(Electronics source listings)
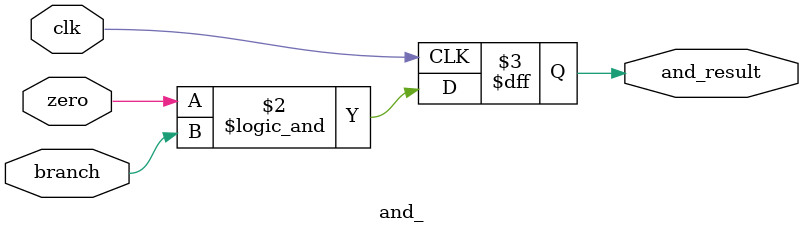
<source format=v>
module and_(zero,branch,and_result,clk);

	input zero, branch;
	input clk;
	output and_result;
	
	reg and_result;
	
	
	always @(negedge clk) //to prevent error at the rising edge
	
	begin
		and_result<=(zero && branch); //'and' logic operation
	end
	

	
endmodule

</source>
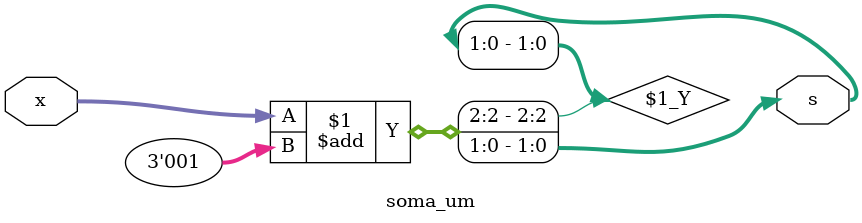
<source format=v>
module soma_um(
	input [1:0] x,
	output [1:0] s);
	
	assign s = x + 3'b001;
	
endmodule
</source>
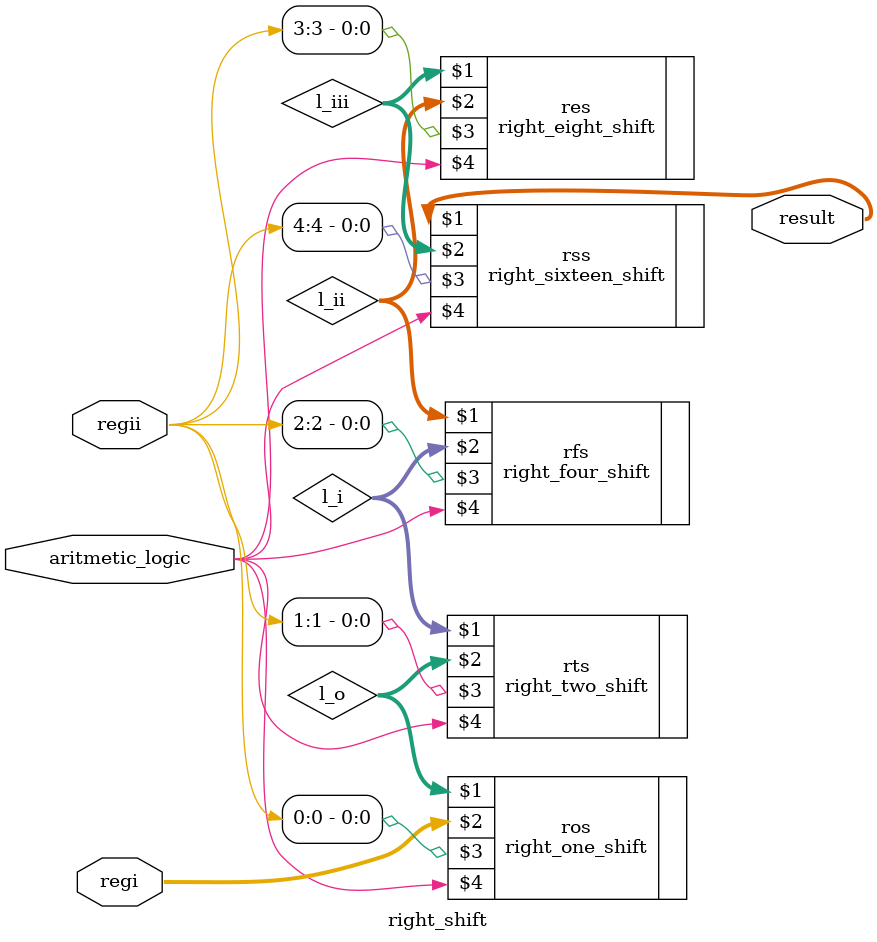
<source format=v>
module right_shift(result, regi, regii, aritmetic_logic);
	input					aritmetic_logic;
	input		[31:0] 	regi, regii		;
	output	[31:0] 	result			;
	wire					clear				;
	wire		[31:0] 	l_o				,
							l_i				,
							l_ii				,
							l_iii				,
							out				,
							error				;
	right_one_shift 		ros		(l_o		, regi	, regii[0], aritmetic_logic);
	right_two_shift 		rts		(l_i		, l_o		, regii[1], aritmetic_logic);
	right_four_shift 		rfs		(l_ii		, l_i		, regii[2], aritmetic_logic);
	right_eight_shift 	res		(l_iii	, l_ii	, regii[3], aritmetic_logic);
	right_sixteen_shift	rss		(result	, l_iii	, regii[4], aritmetic_logic);
endmodule

</source>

WHAT NEEDS TO BE DONE: A faithful, word-for-word copy of the records above, pictures left out, is the answer.

TASK SOLUTION:
<source format=v>
module and_(zero,branch,and_result,clk);

	input zero, branch;
	input clk;
	output and_result;
	
	reg and_result;
	
	
	always @(negedge clk) //to prevent error at the rising edge
	
	begin
		and_result<=(zero && branch); //'and' logic operation
	end
	

	
endmodule

</source>
<source format=v>
module soma_um(
	input [1:0] x,
	output [1:0] s);
	
	assign s = x + 3'b001;
	
endmodule
</source>
<source format=v>
module right_shift(result, regi, regii, aritmetic_logic);
	input					aritmetic_logic;
	input		[31:0] 	regi, regii		;
	output	[31:0] 	result			;
	wire					clear				;
	wire		[31:0] 	l_o				,
							l_i				,
							l_ii				,
							l_iii				,
							out				,
							error				;
	right_one_shift 		ros		(l_o		, regi	, regii[0], aritmetic_logic);
	right_two_shift 		rts		(l_i		, l_o		, regii[1], aritmetic_logic);
	right_four_shift 		rfs		(l_ii		, l_i		, regii[2], aritmetic_logic);
	right_eight_shift 	res		(l_iii	, l_ii	, regii[3], aritmetic_logic);
	right_sixteen_shift	rss		(result	, l_iii	, regii[4], aritmetic_logic);
endmodule

</source>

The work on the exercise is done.